“I don’t feel I’ve ever had a career,” says Constance Konold without apology as she sips Earl Grey tea in a fashionable café on Paris’ Left Bank where the maitre d’ knows her by name. No, she explains, hers has been more of a non-career just doing what she wanted to in life, a life that, so far, has taken this businesswoman, executive coach, consultant and self-described adventurer around the world to posts with top international companies. What’s made it possible, Konold tells you, is UW-Madison. It gave her the language skills, cosmopolitan attitude, and job contacts necessary to succeed.
Drawn to UW-Madison by Hoofers and the French House, Konold majored in French. It was a language she had begun studying, along with Latin, at St. Mary’s Academy in South Bend, Indiana, the town she moved to from the New York area when she was ten. She remembers having classes with some of UW-Madison’s “greats,” acclaimed French professors Germaine Bree, and Helen Cassidy. In the History department, her favorite was French historian Harvey Goldberg. “He was spellbinding and unorthodox, people hung from the rafters,” Konold says, recalling how hundreds of students would cram into Goldberg’s lecture hall. Konold has kept her notes from her course with Goldberg. “He gave us such insight,” she says, keys to understanding the world.
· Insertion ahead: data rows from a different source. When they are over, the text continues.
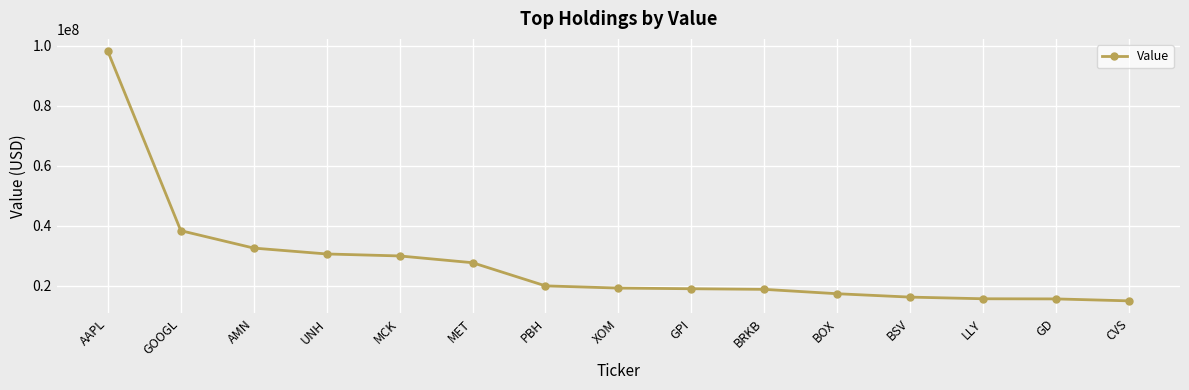

What is the difference between the values at PBH and UNH?

10645000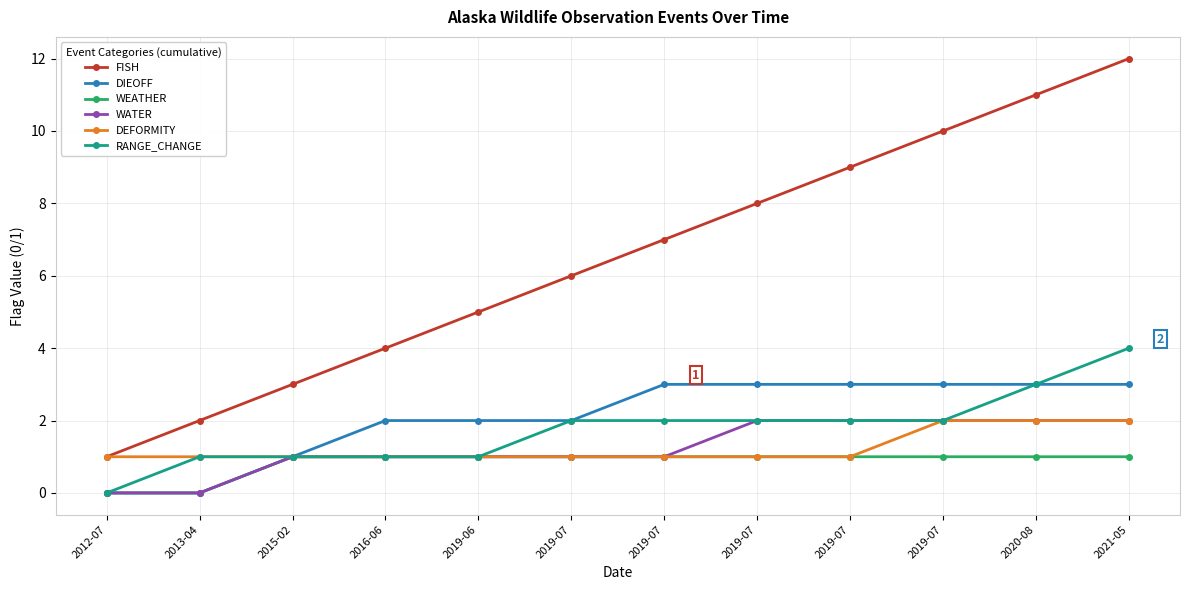

True or false: WATER and DEFORMITY cross at least once.

False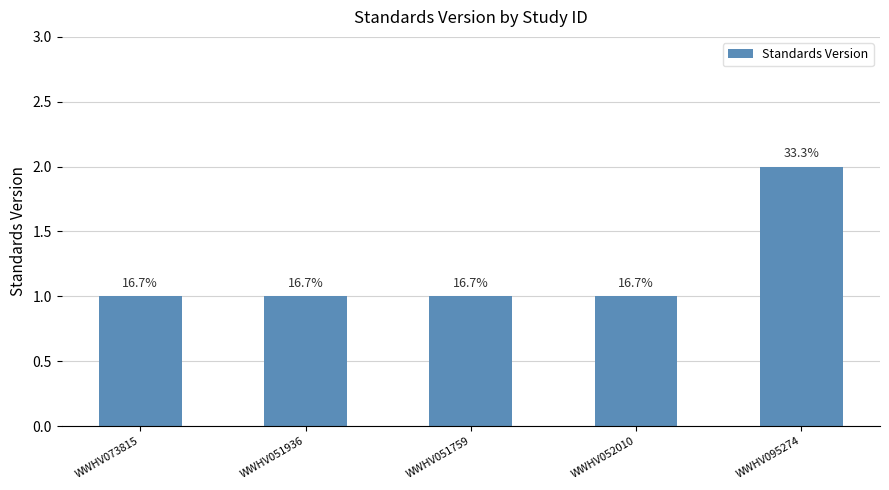

Are the bars horizontal?

No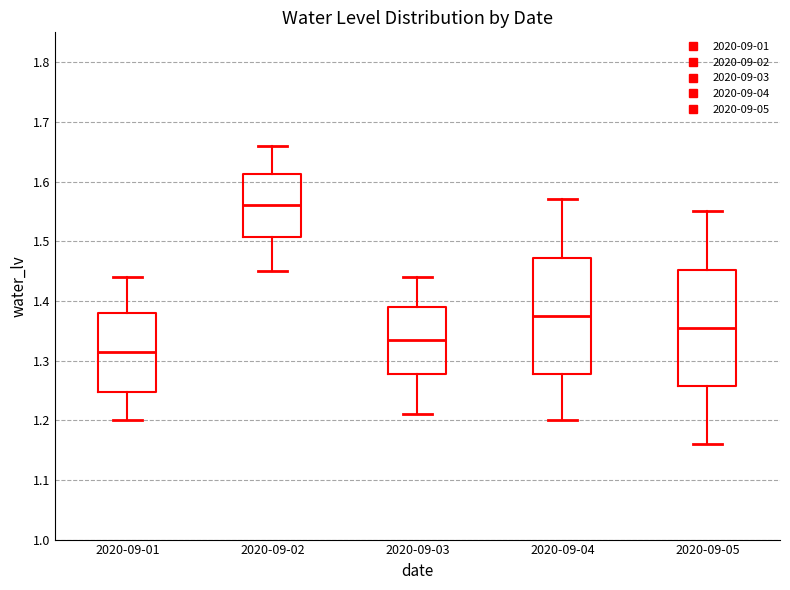

Where is the lower edge of the box for 2020-09-02 on the y-axis? The values are not printed on the chart, so give them approximately, as read against the axis.

1.51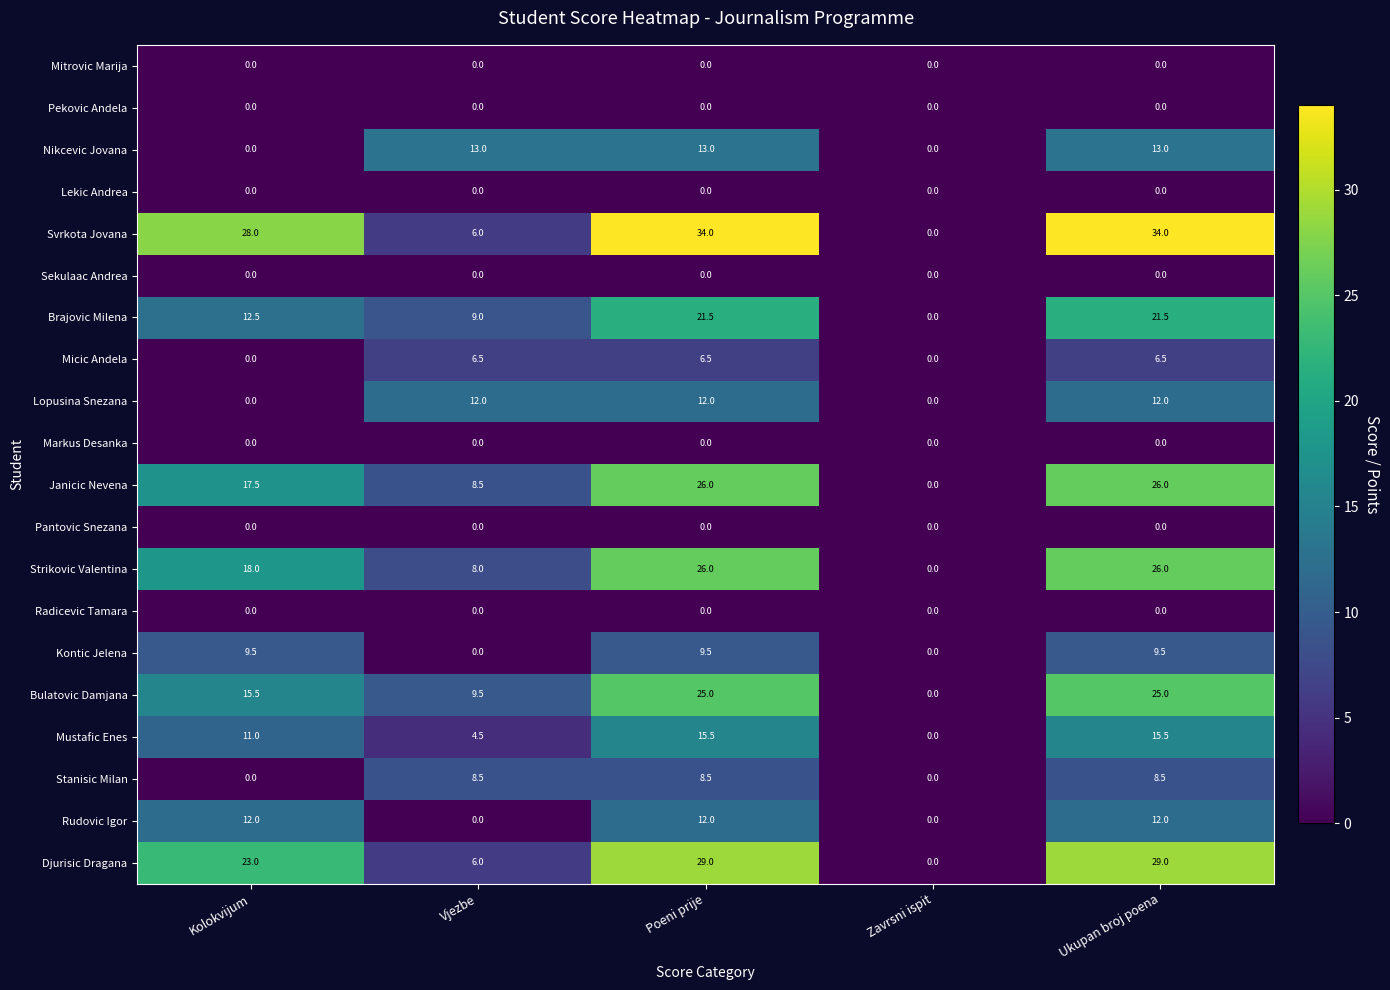

What is the sum of all Strikovic Valentina values?

78.0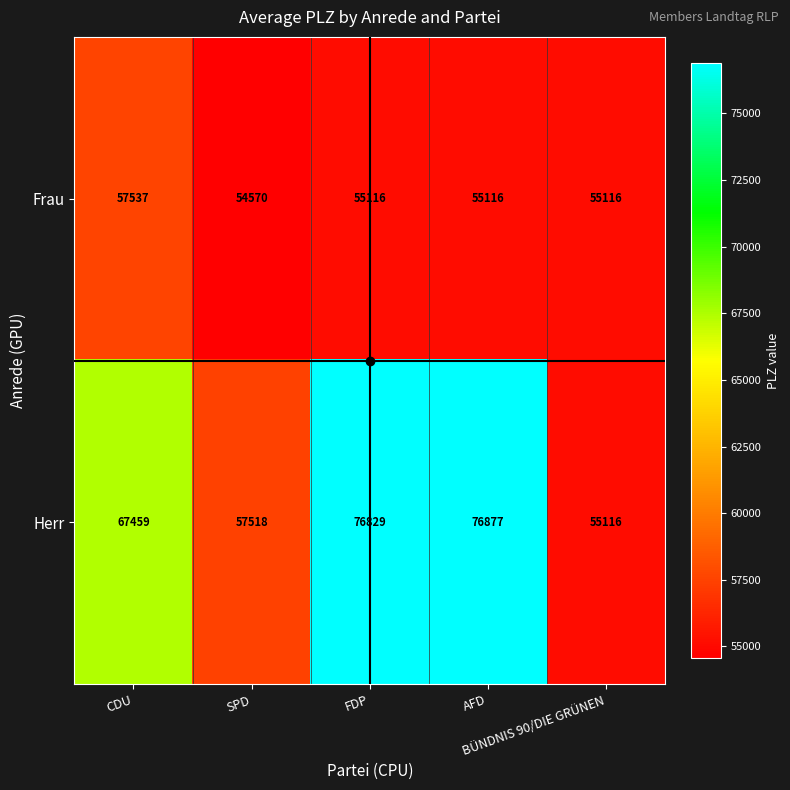

At AFD, list the series in order from largest to smallest.

Herr, Frau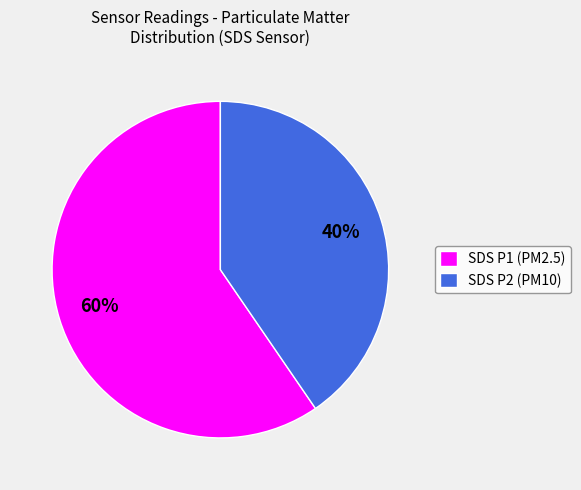

Combined, do SDS P1 (PM2.5) and SDS P2 (PM10) account for over 50%?

Yes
In Madison, Konold was a member of the International Club and lived at the French House, experiences that offered another opening to the world. “I was rubbing elbows with an international crowd,” she says. It would be one of Konold’s friends from the French House, hailing from Mount Horeb, who would be instrumental in bringing her to France several years later, after graduation, a merchandizing job in New York at Macy’s, a failed marriage, a master’s in teaching from Notre Dame, and a stint in the Peace Corps in Cameroon.
In Africa, Konold lived in Pitoa, a small village of about 300 people about a two-day drive from the capital, Yaounde. She taught English, sewing and hygiene. Back in the U.S., she got a job on Wall Street with Institutional Investor magazine organizing international seminars for government officials and financial investors at the magazine’s newly created institute. That’s when Florian Chollet, the husband of her French House pal, Margaret Henze Chollet, called her from Paris offering her a job with the international accounting firm of Arthur Anderson.
Chollet was the manager of the company’s Paris office. A Frenchman, he had met Margaret at UW-Madison when he was a Fulbright scholar. Now, he was looking for staff who were bilingual and sensitive to cultural differences. Konold arrived in France on July 14th, 1972, Bastille Day.
She was put in charge of helping Arthur Andersen’s executives relocate. The know-how later made it possible for her to establish her own executive relocation company, one of only a few such firms in Paris at the time, she says. One of her clients introduced her to an executive with Seagram’s; Konold worked there for several years as the executive’s chief of staff. Other business connections took her to Malaysia, where she ran trade delegations and taught English at the Ecole Française in Kuala Lumpur.
Back in France, she helped a friend restore his centuries-old chateau in Brittany by establishing an informal work/study program with UW-Madison and Notre Dame, called “Restore and Explore.” In exchange for room, board, and lessons in French language and culture, the universities’ students helped rebuild the castle’s crumbling stonewalls. Other jobs followed, including chief of staff for the president of the Saudi-European Bank in Paris and with the International Packaging Association, a group of independent metal-packaging companies around the world. Today, Konold is a career and life coach, writer, trainer and education consultant. Her company organizes executive education programs for clients such as ESSEC, one of France’s leading business schools. She also writes content for hand-held wireless devices and teaches master’s level strategic Human Resource management as well as Intercultural management at schools in Paris.
Working around the globe has made Konold realize not only the value of her UW-Madison education but also the importance of international studies for today’s undergraduates. “The world is getting smaller and if the U.S. doesn’t really mesh gears with other cultures, it’s going to slip,” Konold says. She believes Americans are too insular and need to learn about, understand, and enjoy other cultures, especially if the U.S. wants to continue to have a positive influence on the rest of the world.